**Text provided**
—————

Re: Gateway address needed



I've got a successful home network, 4 machines running seamlessly and no
connection problems.

Ah, well, if it's your own network then you're the admin, do what you
please.

Unfortunately I only get limited connectivity (and I have no idea why)
when
it automatically assigns. Incidentally the IP address given is NOT in the
series, but seems to be random.

Let me guess, it's an address starting with 169? If so that's a
self-assigned address based on it not being able to get a DHCP lease. You
told it to use DHCP, it tried and when no address got returned it picked one
if it's own from the self-assigning range. You need to debug why it didn't
get a DHCP address.

What puzzles me now is this.....

I have given an IP address 192.168.2.8
Subnet mask 255.255.255.0
Gateway 192.168.2.1

(the IP address of the router is 192.168.2.1 - other machines increment up
from this).

Hey, It connects - a strong signal etc. all looking good. (at least that's
what it tells me).
Workgroup name - just fine - same as other machines.
But, will it connect to internet? Will it find router? Will it find
network?

—————

**Task instructions**
1. Can you repeat the part of the home network post that runs from "Re: Gateway address" up to and including "to be random.", word for word?
2. Does the home network post support each of these statements? (a) The router's IP address is 192.168.2.1. (b) The writer's home network has six machines. (c) The subnet mask entered is 255.255.0.0. Answer yes or no for each, quoting the words of the post that decide it.

**Data shown**
—————

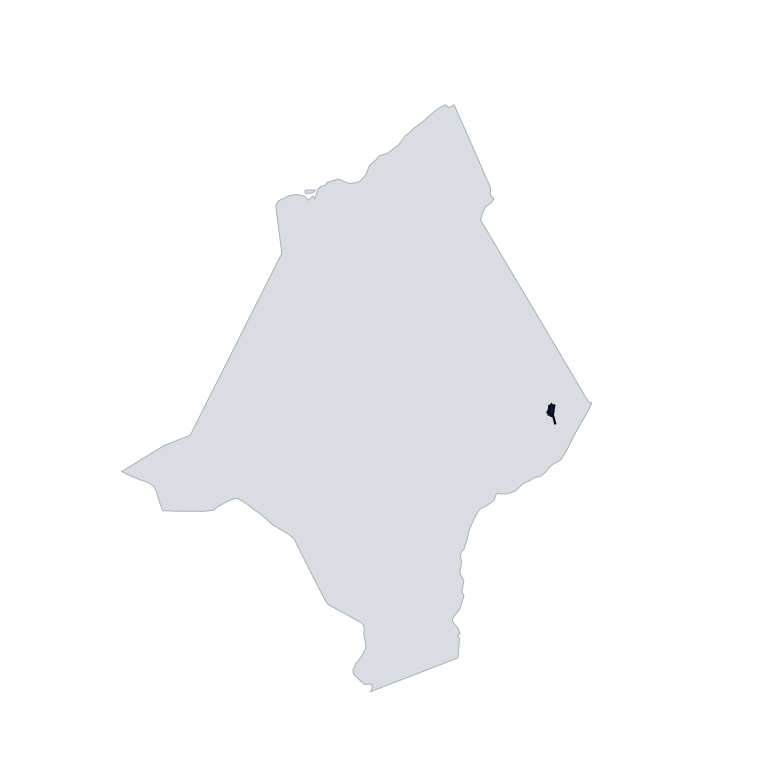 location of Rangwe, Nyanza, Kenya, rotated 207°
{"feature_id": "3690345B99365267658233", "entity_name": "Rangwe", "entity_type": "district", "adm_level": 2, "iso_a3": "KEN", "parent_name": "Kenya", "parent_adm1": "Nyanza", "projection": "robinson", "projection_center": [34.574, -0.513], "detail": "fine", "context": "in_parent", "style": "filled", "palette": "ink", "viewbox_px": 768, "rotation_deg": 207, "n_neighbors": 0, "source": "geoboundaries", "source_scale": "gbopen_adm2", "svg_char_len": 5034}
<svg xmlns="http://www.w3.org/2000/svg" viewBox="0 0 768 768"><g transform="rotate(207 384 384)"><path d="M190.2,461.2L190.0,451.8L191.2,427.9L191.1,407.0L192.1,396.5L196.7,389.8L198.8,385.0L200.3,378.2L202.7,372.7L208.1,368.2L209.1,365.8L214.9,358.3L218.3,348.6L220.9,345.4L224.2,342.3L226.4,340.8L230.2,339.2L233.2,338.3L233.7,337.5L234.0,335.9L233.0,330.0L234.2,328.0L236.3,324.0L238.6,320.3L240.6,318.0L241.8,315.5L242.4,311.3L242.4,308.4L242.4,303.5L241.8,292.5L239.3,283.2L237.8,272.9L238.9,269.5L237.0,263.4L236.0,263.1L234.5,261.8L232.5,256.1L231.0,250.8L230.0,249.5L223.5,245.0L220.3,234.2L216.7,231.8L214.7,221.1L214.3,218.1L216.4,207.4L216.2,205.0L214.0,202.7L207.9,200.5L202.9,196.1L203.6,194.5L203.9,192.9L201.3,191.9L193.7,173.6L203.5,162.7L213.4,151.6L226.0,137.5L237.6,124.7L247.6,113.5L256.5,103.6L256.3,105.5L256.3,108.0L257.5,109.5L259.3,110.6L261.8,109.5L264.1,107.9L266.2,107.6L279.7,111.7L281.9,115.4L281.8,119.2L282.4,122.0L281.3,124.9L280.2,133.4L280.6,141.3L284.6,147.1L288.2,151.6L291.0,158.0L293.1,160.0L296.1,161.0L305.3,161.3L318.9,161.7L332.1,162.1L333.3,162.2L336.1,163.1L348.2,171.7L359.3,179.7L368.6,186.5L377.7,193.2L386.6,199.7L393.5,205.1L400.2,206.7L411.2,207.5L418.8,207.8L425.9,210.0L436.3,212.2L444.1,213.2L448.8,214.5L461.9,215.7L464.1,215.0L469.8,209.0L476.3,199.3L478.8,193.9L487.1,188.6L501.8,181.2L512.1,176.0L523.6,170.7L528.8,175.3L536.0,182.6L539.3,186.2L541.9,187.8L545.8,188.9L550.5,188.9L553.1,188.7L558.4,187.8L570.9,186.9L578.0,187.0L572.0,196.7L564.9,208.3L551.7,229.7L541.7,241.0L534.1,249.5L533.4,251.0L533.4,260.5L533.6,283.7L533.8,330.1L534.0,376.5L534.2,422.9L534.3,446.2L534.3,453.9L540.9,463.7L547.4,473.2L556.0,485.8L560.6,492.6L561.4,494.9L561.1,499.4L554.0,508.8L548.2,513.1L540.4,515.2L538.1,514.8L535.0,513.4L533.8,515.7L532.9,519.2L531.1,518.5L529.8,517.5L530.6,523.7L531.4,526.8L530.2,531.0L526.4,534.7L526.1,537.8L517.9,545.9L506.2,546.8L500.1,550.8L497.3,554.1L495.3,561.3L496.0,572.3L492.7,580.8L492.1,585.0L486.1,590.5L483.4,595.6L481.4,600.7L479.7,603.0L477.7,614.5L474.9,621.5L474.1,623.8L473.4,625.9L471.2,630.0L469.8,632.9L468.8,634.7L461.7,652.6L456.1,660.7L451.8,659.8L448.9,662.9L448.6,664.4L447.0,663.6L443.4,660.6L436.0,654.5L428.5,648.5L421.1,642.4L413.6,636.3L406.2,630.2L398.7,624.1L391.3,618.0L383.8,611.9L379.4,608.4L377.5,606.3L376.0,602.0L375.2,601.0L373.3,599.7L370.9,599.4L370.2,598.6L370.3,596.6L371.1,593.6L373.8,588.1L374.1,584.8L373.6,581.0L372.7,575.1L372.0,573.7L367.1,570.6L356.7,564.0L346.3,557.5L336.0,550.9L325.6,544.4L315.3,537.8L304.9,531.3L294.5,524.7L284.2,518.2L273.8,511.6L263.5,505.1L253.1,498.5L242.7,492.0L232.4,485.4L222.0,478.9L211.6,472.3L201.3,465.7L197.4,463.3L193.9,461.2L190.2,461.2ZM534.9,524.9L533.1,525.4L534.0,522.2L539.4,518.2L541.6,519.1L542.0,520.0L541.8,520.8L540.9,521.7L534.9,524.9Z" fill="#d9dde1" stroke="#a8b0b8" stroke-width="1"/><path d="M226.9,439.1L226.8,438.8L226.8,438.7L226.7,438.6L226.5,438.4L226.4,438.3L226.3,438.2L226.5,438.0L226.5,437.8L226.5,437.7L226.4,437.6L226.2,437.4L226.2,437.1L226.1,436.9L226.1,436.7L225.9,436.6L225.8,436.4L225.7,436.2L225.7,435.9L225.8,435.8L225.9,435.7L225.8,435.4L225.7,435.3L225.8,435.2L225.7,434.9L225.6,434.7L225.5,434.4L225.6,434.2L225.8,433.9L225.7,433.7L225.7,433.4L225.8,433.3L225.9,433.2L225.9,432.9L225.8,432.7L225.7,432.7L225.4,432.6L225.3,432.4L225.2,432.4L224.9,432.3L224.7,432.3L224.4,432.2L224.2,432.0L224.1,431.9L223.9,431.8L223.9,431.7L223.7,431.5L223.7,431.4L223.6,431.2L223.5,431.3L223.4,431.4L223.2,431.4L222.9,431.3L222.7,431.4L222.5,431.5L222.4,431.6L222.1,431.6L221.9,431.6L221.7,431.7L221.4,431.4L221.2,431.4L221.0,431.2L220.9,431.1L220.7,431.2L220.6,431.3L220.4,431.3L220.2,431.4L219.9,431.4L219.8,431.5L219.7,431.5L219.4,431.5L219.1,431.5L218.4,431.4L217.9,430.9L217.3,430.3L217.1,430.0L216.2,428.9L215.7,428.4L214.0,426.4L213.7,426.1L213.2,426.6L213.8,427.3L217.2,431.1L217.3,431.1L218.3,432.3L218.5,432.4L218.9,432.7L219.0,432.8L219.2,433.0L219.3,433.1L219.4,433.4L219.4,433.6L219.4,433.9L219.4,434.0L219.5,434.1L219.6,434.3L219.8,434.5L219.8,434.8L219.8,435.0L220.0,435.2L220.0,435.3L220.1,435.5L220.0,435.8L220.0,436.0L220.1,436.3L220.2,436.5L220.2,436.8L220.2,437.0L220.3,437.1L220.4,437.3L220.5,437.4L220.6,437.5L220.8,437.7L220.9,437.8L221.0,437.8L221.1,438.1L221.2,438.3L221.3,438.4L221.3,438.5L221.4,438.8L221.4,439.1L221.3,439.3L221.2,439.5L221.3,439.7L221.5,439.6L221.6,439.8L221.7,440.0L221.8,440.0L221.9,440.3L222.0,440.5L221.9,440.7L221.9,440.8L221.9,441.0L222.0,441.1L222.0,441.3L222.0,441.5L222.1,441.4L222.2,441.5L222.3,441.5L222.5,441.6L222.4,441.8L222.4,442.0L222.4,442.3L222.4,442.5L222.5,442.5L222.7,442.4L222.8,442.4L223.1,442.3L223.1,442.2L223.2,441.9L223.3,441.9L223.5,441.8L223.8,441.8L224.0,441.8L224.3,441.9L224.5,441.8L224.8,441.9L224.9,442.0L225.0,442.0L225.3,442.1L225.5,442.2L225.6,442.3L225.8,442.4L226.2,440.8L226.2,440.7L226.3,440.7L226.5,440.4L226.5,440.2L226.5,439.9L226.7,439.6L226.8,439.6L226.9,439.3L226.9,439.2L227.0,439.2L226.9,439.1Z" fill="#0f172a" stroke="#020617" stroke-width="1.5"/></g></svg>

—————

**Solutions to each task**
1.
Re: Gateway address needed



I've got a successful home network, 4 machines running seamlessly and no
connection problems.

Ah, well, if it's your own network then you're the admin, do what you
please.

Unfortunately I only get limited connectivity (and I have no idea why)
when
it automatically assigns. Incidentally the IP address given is NOT in the
series, but seems to be random.

2.
(a) Yes: "the IP address of the router is 192.168.2.1"
(b) No: "4 machines running seamlessly"
(c) No: "Subnet mask 255.255.255.0"